Parlare di autonomia differenziata in Veneto è muoversi in un terreno spinoso, perché la nostra regione fa parte delle tre, insieme a Lombardia ed Emilia- Romagna, che premono per introdurre la regionalizzazione. Opinione di molti è che l’attuazione del disegno di legge Calderoli porterebbe a notevoli vantaggi al nostro territorio.

È opportuno fare alcune riflessioni sull’argomento, per dimostrare che non è tutto oro quello che luccica e che ci sono molte criticità nella regionalizzazione, in particolar modo nel settore dell’istruzione.

Un certo grado di decentramento amministrativo e di autonomia delle regioni sono non solo sanciti dall’ art. 5 della Costituzione ma anche auspicabili, come sta avvenendo in molti stati europei, maggiormente in paesi come la Germania che è uno stato federale.

Non si tratta quindi di contrastare l’autonomia tout court, ma il modo in cui è stata attuata finora e di come si intende attuarla in futuro.

La legge costituzionale n. 3/2001 ha interamente riscritto il Titolo V della Costituzione, in particolare l’art. 117, modificando l’assetto del governo territoriale e sovvertendo i tradizionali rapporti tra Stato centrale ed enti periferici.

In quest’ottica è stato radicalmente rivisto anche il rapporto Stato-Regioni, estendendo la competenza di queste ultime a tutte le materie non espressamente riservate alla potestà legislativa statale.

Questo processo però non è stato compiuto correttamente; si sarebbero dovute varare delle “norme cornice” all’interno delle quali le regioni avrebbero dovuto muoversi a seconda delle esigenze territoriali.
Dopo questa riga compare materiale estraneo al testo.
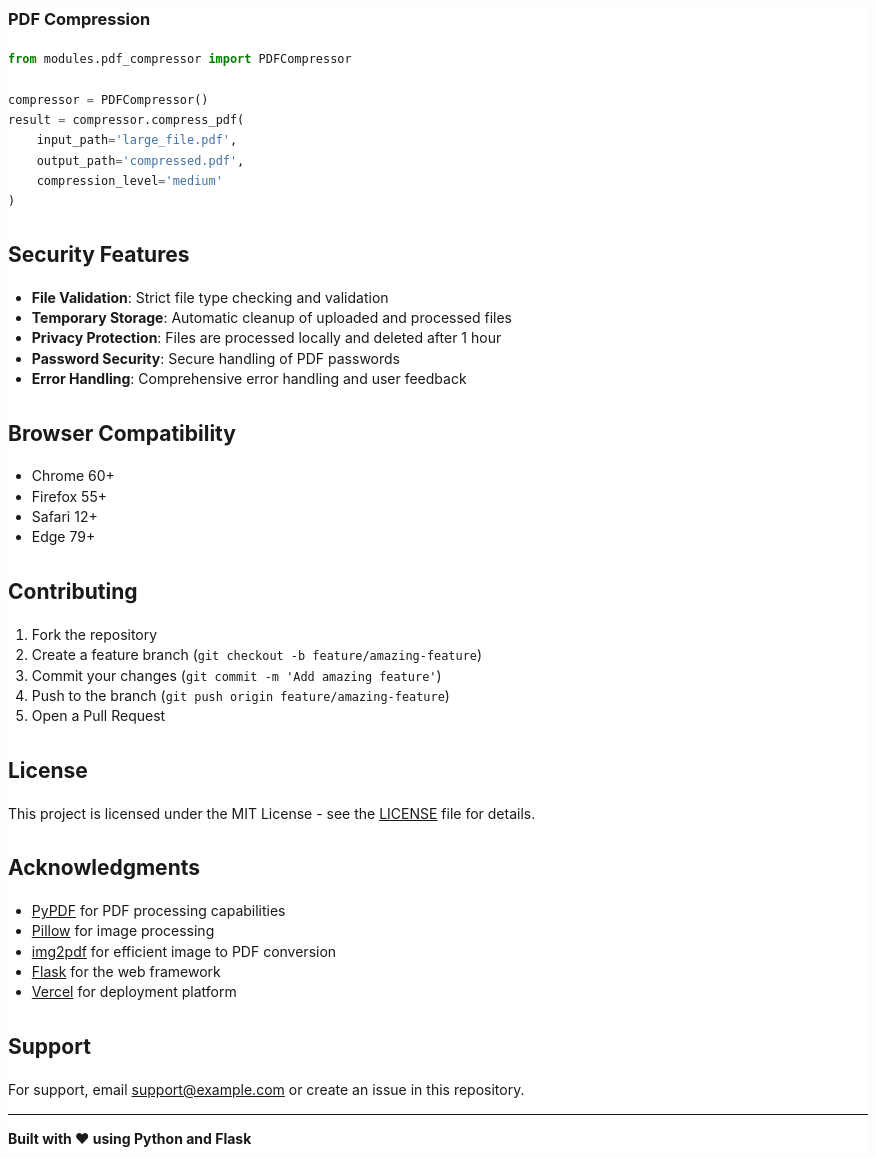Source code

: ### PDF Compression
```python
from modules.pdf_compressor import PDFCompressor

compressor = PDFCompressor()
result = compressor.compress_pdf(
    input_path='large_file.pdf',
    output_path='compressed.pdf',
    compression_level='medium'
)
```

## Security Features

- **File Validation**: Strict file type checking and validation
- **Temporary Storage**: Automatic cleanup of uploaded and processed files
- **Privacy Protection**: Files are processed locally and deleted after 1 hour
- **Password Security**: Secure handling of PDF passwords
- **Error Handling**: Comprehensive error handling and user feedback

## Browser Compatibility

- Chrome 60+
- Firefox 55+
- Safari 12+
- Edge 79+

## Contributing

1. Fork the repository
2. Create a feature branch (`git checkout -b feature/amazing-feature`)
3. Commit your changes (`git commit -m 'Add amazing feature'`)
4. Push to the branch (`git push origin feature/amazing-feature`)
5. Open a Pull Request

## License

This project is licensed under the MIT License - see the [LICENSE](LICENSE) file for details.

## Acknowledgments

- [PyPDF](https://pypdf.readthedocs.io/) for PDF processing capabilities
- [Pillow](https://pillow.readthedocs.io/) for image processing
- [img2pdf](https://gitlab.mister-muffin.de/josch/img2pdf) for efficient image to PDF conversion
- [Flask](https://flask.palletsprojects.com/) for the web framework
- [Vercel](https://vercel.com/) for deployment platform

## Support

For support, email support@example.com or create an issue in this repository.

---

**Built with ❤️ using Python and Flask**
Ciò non si è fatto, pertanto le regioni sono andate a ruota libera, e si sono creati così sovrapposizioni e conflitti. Le regioni hanno dato ampia prova di clientelismo e di spreco, si può citare ad esempio quanto successo in Lombardia durante la pandemia del Covid.

La nostra Costituzione ha una dimensione sociale che non va disattesa: prima di pensare alle autonomie è necessario, come sancito dalla Costituzione, realizzare i livelli essenziali delle prestazioni (LEP) in materia di diritti civili e sociali ed attuare degli interventi di perequazione.  In un momento come quello attuale, ove il nostro paese deve affrontare problemi come l’inflazione, la pandemia, la guerra ai confini dell’Occidente, la povertà in aumento, lo stato sociale al collasso, non ci sono assolutamente le condizioni. Insomma, i diritti non sono “regionalizzabili”.

I presidenti della Lombardia, Veneto ed Emilia-Romagna partono dalla convinzione di essere in grado di far funzionare le loro regioni meglio di quanto non sia in grado di fare lo Stato. Per questo chiedono il potere di intervento che la costituzione prevede all’art. 116 c 3 e all’art. 117.  Se però consideriamo gli esiti della regionalizzazione del Veneto ad oggi nel campo della sanità, delle infrastrutture, della tutela ambientale e guardiamo ai referenti politici che abbiamo, in particolare all’istruzione, non osiamo immaginare quali frutti si produrrebbero se le competenze regionali in questo campo fossero allargate. Non deve assolutamente passare l’idea che ognuno fa quello che vuole a casa sua.

La scuola regionalizzata come sarebbe? Si interverrebbe sulle norme generali dell’istruzione, con la regionalizzazione dei programmi e degli insegnanti e dei concorsi. Ci sarebbero quindi programmi veneti, docenti veneti, concorsi veneti. Verrebbe in tal modo limitata la libertà di insegnamento e l’autonomia dei docenti sancita dall’art. 33 della Costituzione. In un momento storico in cui la cultura e il mercato del lavoro hanno varcato i confini dell’Italia e dell’Europa, in cui si dovrebbero allargare i nostri orizzonti, questo restringimento appare antistorico.